Nigeria, esplosioni a Maiduguri: 23 morti e 108 feriti
Si tratterebbe di attacchi suicidi avvenuti nel nord-est della Nigeria. In precedenza si era verificato un attentato a un posto di blocco
Tre presunti attentati suicidi hanno causato la morte di almeno 23 persone e il ferimento di altre 108 nel nord-est della Nigeria, secondo quanto riferito dalla polizia locale. Si tratta di uno degli attacchi più letali degli ultimi tempi contro la città di Maiduguri.
Esplosioni erano state segnalate lunedì sera a Maiduguri, la capitale dello Stato di Borno, in luoghi affollati, tra questi un importante mercato e l'ingresso dell'ospedale universitario.
I feriti avrebbero riportato lesioni di varia entità, ha dichiarato in un comunicato il portavoce della polizia di Borno, Nahum Kenneth Daso, che ha attribuito la responsabilità degli attacchi a presunti attentatori suicidi.
Il presidente Bola Tinubu, partito oggi per una visita di Stato di due giorni nel Regno Unito, ha espresso le sue condoglianze alle famiglie delle vittime e ha ordinato ai capi della sicurezza di “prendere in mano la situazione” a Maiduguri.

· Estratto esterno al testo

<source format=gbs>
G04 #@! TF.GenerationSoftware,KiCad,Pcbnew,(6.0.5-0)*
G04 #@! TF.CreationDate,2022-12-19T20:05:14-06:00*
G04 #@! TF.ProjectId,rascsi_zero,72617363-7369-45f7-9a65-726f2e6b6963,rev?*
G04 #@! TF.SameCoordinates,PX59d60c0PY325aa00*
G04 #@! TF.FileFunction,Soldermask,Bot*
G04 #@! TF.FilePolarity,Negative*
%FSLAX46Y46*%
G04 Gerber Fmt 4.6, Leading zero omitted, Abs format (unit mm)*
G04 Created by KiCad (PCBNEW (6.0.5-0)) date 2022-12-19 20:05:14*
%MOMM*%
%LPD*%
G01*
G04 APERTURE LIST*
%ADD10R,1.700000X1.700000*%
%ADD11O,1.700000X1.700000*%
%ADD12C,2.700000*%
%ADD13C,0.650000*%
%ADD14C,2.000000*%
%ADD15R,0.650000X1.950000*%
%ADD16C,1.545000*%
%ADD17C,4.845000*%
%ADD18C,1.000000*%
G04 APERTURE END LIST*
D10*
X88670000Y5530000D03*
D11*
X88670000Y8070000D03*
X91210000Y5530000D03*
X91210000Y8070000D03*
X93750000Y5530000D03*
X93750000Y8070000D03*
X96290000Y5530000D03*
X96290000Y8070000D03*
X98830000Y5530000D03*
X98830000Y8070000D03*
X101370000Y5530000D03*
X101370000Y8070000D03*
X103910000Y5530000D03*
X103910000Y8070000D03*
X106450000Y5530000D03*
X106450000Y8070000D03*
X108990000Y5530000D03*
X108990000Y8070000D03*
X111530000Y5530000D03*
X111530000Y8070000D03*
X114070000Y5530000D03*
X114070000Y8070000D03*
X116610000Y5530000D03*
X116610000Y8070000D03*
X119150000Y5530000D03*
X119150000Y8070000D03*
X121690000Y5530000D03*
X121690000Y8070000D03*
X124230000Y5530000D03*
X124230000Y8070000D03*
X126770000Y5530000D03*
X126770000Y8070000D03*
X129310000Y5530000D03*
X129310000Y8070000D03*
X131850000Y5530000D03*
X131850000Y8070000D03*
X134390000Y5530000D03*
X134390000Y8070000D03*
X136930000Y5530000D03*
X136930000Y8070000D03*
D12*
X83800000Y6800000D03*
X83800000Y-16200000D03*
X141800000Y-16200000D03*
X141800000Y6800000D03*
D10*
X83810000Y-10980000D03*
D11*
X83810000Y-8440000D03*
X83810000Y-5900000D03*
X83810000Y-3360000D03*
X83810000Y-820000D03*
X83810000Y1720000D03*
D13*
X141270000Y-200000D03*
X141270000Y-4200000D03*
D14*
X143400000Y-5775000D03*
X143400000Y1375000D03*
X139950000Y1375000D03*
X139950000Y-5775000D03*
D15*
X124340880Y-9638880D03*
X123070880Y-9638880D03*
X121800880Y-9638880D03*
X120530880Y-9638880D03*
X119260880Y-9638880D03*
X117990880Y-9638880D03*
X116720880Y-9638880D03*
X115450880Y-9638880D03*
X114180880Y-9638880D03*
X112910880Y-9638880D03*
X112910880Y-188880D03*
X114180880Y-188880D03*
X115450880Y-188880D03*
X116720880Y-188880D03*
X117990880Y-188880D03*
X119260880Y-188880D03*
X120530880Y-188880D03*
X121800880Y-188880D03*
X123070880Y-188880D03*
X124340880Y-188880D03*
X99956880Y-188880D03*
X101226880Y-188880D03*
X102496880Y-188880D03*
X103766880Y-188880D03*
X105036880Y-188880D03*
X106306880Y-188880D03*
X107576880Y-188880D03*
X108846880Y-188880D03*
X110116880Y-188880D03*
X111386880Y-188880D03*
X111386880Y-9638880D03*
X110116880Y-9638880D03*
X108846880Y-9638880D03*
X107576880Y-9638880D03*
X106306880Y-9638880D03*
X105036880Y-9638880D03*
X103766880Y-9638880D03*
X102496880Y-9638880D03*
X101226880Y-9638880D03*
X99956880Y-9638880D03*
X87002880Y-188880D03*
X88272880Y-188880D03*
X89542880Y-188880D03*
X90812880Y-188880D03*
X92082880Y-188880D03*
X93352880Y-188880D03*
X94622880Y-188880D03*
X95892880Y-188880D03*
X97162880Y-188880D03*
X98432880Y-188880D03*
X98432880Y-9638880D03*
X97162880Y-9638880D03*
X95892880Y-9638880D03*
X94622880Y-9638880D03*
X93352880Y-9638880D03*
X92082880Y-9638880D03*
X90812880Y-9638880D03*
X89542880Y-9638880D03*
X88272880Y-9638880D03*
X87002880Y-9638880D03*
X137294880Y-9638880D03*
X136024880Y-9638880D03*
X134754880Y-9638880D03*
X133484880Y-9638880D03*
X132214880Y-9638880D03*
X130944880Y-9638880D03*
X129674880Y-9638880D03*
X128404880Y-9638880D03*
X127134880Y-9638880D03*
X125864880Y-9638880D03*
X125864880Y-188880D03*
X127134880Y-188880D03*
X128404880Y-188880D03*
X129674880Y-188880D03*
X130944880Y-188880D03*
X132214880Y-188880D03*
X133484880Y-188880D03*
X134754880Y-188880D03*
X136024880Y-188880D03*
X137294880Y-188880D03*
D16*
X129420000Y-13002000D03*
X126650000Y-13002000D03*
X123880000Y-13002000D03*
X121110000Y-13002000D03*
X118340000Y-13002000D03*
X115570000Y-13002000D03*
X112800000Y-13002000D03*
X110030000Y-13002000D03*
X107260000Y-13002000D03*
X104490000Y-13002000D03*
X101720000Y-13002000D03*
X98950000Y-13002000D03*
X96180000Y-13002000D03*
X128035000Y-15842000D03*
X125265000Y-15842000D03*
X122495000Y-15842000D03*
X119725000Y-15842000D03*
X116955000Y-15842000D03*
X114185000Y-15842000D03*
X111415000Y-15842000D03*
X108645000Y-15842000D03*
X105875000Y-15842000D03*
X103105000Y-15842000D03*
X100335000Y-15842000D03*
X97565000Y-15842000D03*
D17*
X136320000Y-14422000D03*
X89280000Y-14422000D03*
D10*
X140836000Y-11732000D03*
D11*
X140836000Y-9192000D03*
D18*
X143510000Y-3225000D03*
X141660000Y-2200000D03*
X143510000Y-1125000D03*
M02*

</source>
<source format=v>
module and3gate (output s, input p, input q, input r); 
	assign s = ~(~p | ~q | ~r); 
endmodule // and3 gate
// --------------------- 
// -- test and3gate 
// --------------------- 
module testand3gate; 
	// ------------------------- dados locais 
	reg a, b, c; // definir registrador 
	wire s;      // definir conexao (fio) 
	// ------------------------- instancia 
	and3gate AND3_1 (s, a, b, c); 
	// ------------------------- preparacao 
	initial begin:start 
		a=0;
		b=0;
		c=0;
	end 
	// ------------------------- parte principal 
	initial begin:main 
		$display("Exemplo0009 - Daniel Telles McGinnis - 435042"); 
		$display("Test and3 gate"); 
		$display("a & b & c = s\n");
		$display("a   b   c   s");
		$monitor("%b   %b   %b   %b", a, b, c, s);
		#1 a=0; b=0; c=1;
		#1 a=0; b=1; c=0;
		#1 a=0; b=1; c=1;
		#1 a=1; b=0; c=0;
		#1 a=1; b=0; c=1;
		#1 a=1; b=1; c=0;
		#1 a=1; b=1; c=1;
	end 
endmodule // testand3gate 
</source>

“Gli attacchi di lunedì sono stati atti disperati di gruppi terroristici malvagi”, ha detto Tinubu. “Le nostre valorose task force militari e civili li respingeranno e li neutralizzeranno”. Nessun gruppo ha rivendicato finora la responsabilità degli attacchi, ma i sospetti cadono sul gruppo jihadista Boko Haram, che nel 2009 ha lanciato un'insurrezione nel nord-est della Nigeria per imporre la propria interpretazione radicale della Sharia, o legge islamica.

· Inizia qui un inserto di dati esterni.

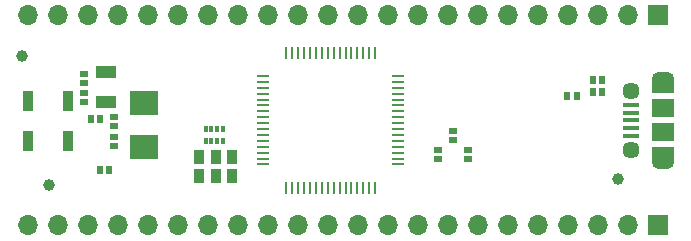
<source format=gbr>
G04 #@! TF.GenerationSoftware,KiCad,Pcbnew,5.0.2-bee76a0~70~ubuntu18.04.1*
G04 #@! TF.CreationDate,2019-01-15T20:31:34+13:00*
G04 #@! TF.ProjectId,pynano-1,70796e61-6e6f-42d3-912e-6b696361645f,rev?*
G04 #@! TF.SameCoordinates,Original*
G04 #@! TF.FileFunction,Soldermask,Top*
G04 #@! TF.FilePolarity,Negative*
%FSLAX46Y46*%
G04 Gerber Fmt 4.6, Leading zero omitted, Abs format (unit mm)*
G04 Created by KiCad (PCBNEW 5.0.2-bee76a0~70~ubuntu18.04.1) date Tue 15 Jan 2019 08:31:34 PM NZDT*
%MOMM*%
%LPD*%
G01*
G04 APERTURE LIST*
%ADD10C,1.000000*%
%ADD11R,1.700000X1.700000*%
%ADD12O,1.700000X1.700000*%
%ADD13R,0.650000X0.575000*%
%ADD14R,0.575000X0.650000*%
%ADD15R,1.900000X1.500000*%
%ADD16C,1.450000*%
%ADD17R,1.350000X0.400000*%
%ADD18O,1.900000X1.200000*%
%ADD19R,1.900000X1.200000*%
%ADD20R,0.900000X1.700000*%
%ADD21R,1.000000X0.250000*%
%ADD22R,0.250000X1.000000*%
%ADD23R,2.400000X2.000000*%
%ADD24R,1.800000X1.000000*%
%ADD25R,0.870000X1.220000*%
%ADD26R,0.400000X0.500000*%
%ADD27R,0.300000X0.500000*%
G04 APERTURE END LIST*
D10*
G04 #@! TO.C,REF\002A\002A*
X138938000Y-66421000D03*
G04 #@! TD*
G04 #@! TO.C,REF\002A\002A*
X187071000Y-65913000D03*
G04 #@! TD*
D11*
G04 #@! TO.C,J1*
X190500000Y-52070000D03*
D12*
X187960000Y-52070000D03*
X185420000Y-52070000D03*
X182880000Y-52070000D03*
X180340000Y-52070000D03*
X177800000Y-52070000D03*
X175260000Y-52070000D03*
X172720000Y-52070000D03*
X170180000Y-52070000D03*
X167640000Y-52070000D03*
X165100000Y-52070000D03*
X162560000Y-52070000D03*
X160020000Y-52070000D03*
X157480000Y-52070000D03*
X154940000Y-52070000D03*
X152400000Y-52070000D03*
X149860000Y-52070000D03*
X147320000Y-52070000D03*
X144780000Y-52070000D03*
X142240000Y-52070000D03*
X139700000Y-52070000D03*
X137160000Y-52070000D03*
G04 #@! TD*
G04 #@! TO.C,J3*
X137160000Y-69850000D03*
X139700000Y-69850000D03*
X142240000Y-69850000D03*
X144780000Y-69850000D03*
X147320000Y-69850000D03*
X149860000Y-69850000D03*
X152400000Y-69850000D03*
X154940000Y-69850000D03*
X157480000Y-69850000D03*
X160020000Y-69850000D03*
X162560000Y-69850000D03*
X165100000Y-69850000D03*
X167640000Y-69850000D03*
X170180000Y-69850000D03*
X172720000Y-69850000D03*
X175260000Y-69850000D03*
X177800000Y-69850000D03*
X180340000Y-69850000D03*
X182880000Y-69850000D03*
X185420000Y-69850000D03*
X187960000Y-69850000D03*
D11*
X190500000Y-69850000D03*
G04 #@! TD*
D13*
G04 #@! TO.C,C4*
X144399000Y-60699500D03*
X144399000Y-61474500D03*
G04 #@! TD*
G04 #@! TO.C,C5*
X141859000Y-57016500D03*
X141859000Y-57791500D03*
G04 #@! TD*
G04 #@! TO.C,C7*
X144399000Y-62350500D03*
X144399000Y-63125500D03*
G04 #@! TD*
G04 #@! TO.C,C8*
X141859000Y-58667500D03*
X141859000Y-59442500D03*
G04 #@! TD*
D14*
G04 #@! TO.C,C10*
X143262500Y-60833000D03*
X142487500Y-60833000D03*
G04 #@! TD*
D15*
G04 #@! TO.C,J2*
X190924700Y-59960000D03*
D16*
X188224700Y-63460000D03*
D17*
X188224700Y-61610000D03*
X188224700Y-62260000D03*
X188224700Y-59660000D03*
X188224700Y-60310000D03*
X188224700Y-60960000D03*
D16*
X188224700Y-58460000D03*
D15*
X190924700Y-61960000D03*
D18*
X190924700Y-64460000D03*
X190924700Y-57460000D03*
D19*
X190924700Y-58060000D03*
X190924700Y-63860000D03*
G04 #@! TD*
D14*
G04 #@! TO.C,R4*
X185756700Y-58572400D03*
X184981700Y-58572400D03*
G04 #@! TD*
G04 #@! TO.C,R5*
X184981700Y-57531000D03*
X185756700Y-57531000D03*
G04 #@! TD*
G04 #@! TO.C,R6*
X182797300Y-58877200D03*
X183572300Y-58877200D03*
G04 #@! TD*
D20*
G04 #@! TO.C,SW1*
X137111000Y-59309000D03*
X140511000Y-59309000D03*
G04 #@! TD*
G04 #@! TO.C,SW2*
X140511000Y-62738000D03*
X137111000Y-62738000D03*
G04 #@! TD*
D21*
G04 #@! TO.C,U2*
X157063200Y-57210000D03*
X157063200Y-57710000D03*
X157063200Y-58210000D03*
X157063200Y-58710000D03*
X157063200Y-59210000D03*
X157063200Y-59710000D03*
X157063200Y-60210000D03*
X157063200Y-60710000D03*
X157063200Y-61210000D03*
X157063200Y-61710000D03*
X157063200Y-62210000D03*
X157063200Y-62710000D03*
X157063200Y-63210000D03*
X157063200Y-63710000D03*
X157063200Y-64210000D03*
X157063200Y-64710000D03*
D22*
X159013200Y-66660000D03*
X159513200Y-66660000D03*
X160013200Y-66660000D03*
X160513200Y-66660000D03*
X161013200Y-66660000D03*
X161513200Y-66660000D03*
X162013200Y-66660000D03*
X162513200Y-66660000D03*
X163013200Y-66660000D03*
X163513200Y-66660000D03*
X164013200Y-66660000D03*
X164513200Y-66660000D03*
X165013200Y-66660000D03*
X165513200Y-66660000D03*
X166013200Y-66660000D03*
X166513200Y-66660000D03*
D21*
X168463200Y-64710000D03*
X168463200Y-64210000D03*
X168463200Y-63710000D03*
X168463200Y-63210000D03*
X168463200Y-62710000D03*
X168463200Y-62210000D03*
X168463200Y-61710000D03*
X168463200Y-61210000D03*
X168463200Y-60710000D03*
X168463200Y-60210000D03*
X168463200Y-59710000D03*
X168463200Y-59210000D03*
X168463200Y-58710000D03*
X168463200Y-58210000D03*
X168463200Y-57710000D03*
X168463200Y-57210000D03*
D22*
X166513200Y-55260000D03*
X166013200Y-55260000D03*
X165513200Y-55260000D03*
X165013200Y-55260000D03*
X164513200Y-55260000D03*
X164013200Y-55260000D03*
X163513200Y-55260000D03*
X163013200Y-55260000D03*
X162513200Y-55260000D03*
X162013200Y-55260000D03*
X161513200Y-55260000D03*
X161013200Y-55260000D03*
X160513200Y-55260000D03*
X160013200Y-55260000D03*
X159513200Y-55260000D03*
X159013200Y-55260000D03*
G04 #@! TD*
D23*
G04 #@! TO.C,Y1*
X146939000Y-59491000D03*
X146939000Y-63191000D03*
G04 #@! TD*
D24*
G04 #@! TO.C,Y2*
X143764000Y-56916000D03*
X143764000Y-59416000D03*
G04 #@! TD*
D25*
G04 #@! TO.C,D2*
X153035000Y-64097000D03*
X153035000Y-65697000D03*
G04 #@! TD*
G04 #@! TO.C,D3*
X151638000Y-65697000D03*
X151638000Y-64097000D03*
G04 #@! TD*
G04 #@! TO.C,D4*
X154432000Y-65697000D03*
X154432000Y-64097000D03*
G04 #@! TD*
D26*
G04 #@! TO.C,RN1*
X152158000Y-62730000D03*
D27*
X153158000Y-62730000D03*
X152658000Y-62730000D03*
D26*
X153658000Y-62730000D03*
D27*
X152658000Y-61730000D03*
D26*
X152158000Y-61730000D03*
D27*
X153158000Y-61730000D03*
D26*
X153658000Y-61730000D03*
G04 #@! TD*
D13*
G04 #@! TO.C,R7*
X174371000Y-63493500D03*
X174371000Y-64268500D03*
G04 #@! TD*
G04 #@! TO.C,R8*
X173101000Y-61842500D03*
X173101000Y-62617500D03*
G04 #@! TD*
G04 #@! TO.C,R9*
X171831000Y-63493500D03*
X171831000Y-64268500D03*
G04 #@! TD*
D10*
G04 #@! TO.C,REF\002A\002A*
X136652000Y-55499000D03*
G04 #@! TD*
D14*
G04 #@! TO.C,R11*
X143198700Y-65151000D03*
X143973700Y-65151000D03*
G04 #@! TD*
M02*

</source>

Da allora Boko Haram si è rafforzato, contando migliaia di combattenti e diverse fazioni, tra cui la Provincia dell'Africa Occidentale dello Stato Islamico, sostenuta dal gruppo dello Stato Islamico.
La prima esplosione è stata registrata intorno alle 19:30 all'ingresso dell'ospedale universitario, mentre la seconda e la terza sono seguite pochi minuti dopo al famoso mercato del lunedì e al vicino centro commerciale dell'ufficio postale, entrambi situati a circa 4 chilometri dall'ospedale.
I testimoni hanno raccontato il caos che ne è seguito sul posto e negli ospedali, mentre le forze di sicurezza e i servizi di emergenza intervenivano rapidamente.
Maiduguri è stata in passato al centro di violenze mortali in Nigeria, ma negli ultimi anni ha vissuto una relativa pace, anche se le campagne sono spesso martoriate dagli estremisti.
L'attacco è avvenuto meno di 24 ore dopo che l'esercito nigeriano ha respinto gli attacchi dei militanti alla periferia di Maiduguri, in quello che secondo alcuni residenti potrebbe essere stato pianificato come diversivo.
Martedì mattina, nelle zone colpite e lungo le principali strade della città era in atto un massiccio dispiegamento di forze di sicurezza. Molti luoghi pubblici sono rimasti chiusi a causa dell’accresciuto clima di paura.
“Sono in corso indagini per accertare ulteriormente le circostanze relative agli incidenti e assicurare i responsabili alla giustizia”, ha dichiarato il comando di polizia di Borno.
Nelle ultime settimane gli estremisti hanno intensificato i loro attacchi contro le basi militari nigeriane, uccidendo diversi ufficiali di alto rango e soldati e saccheggiando le scorte delle basi.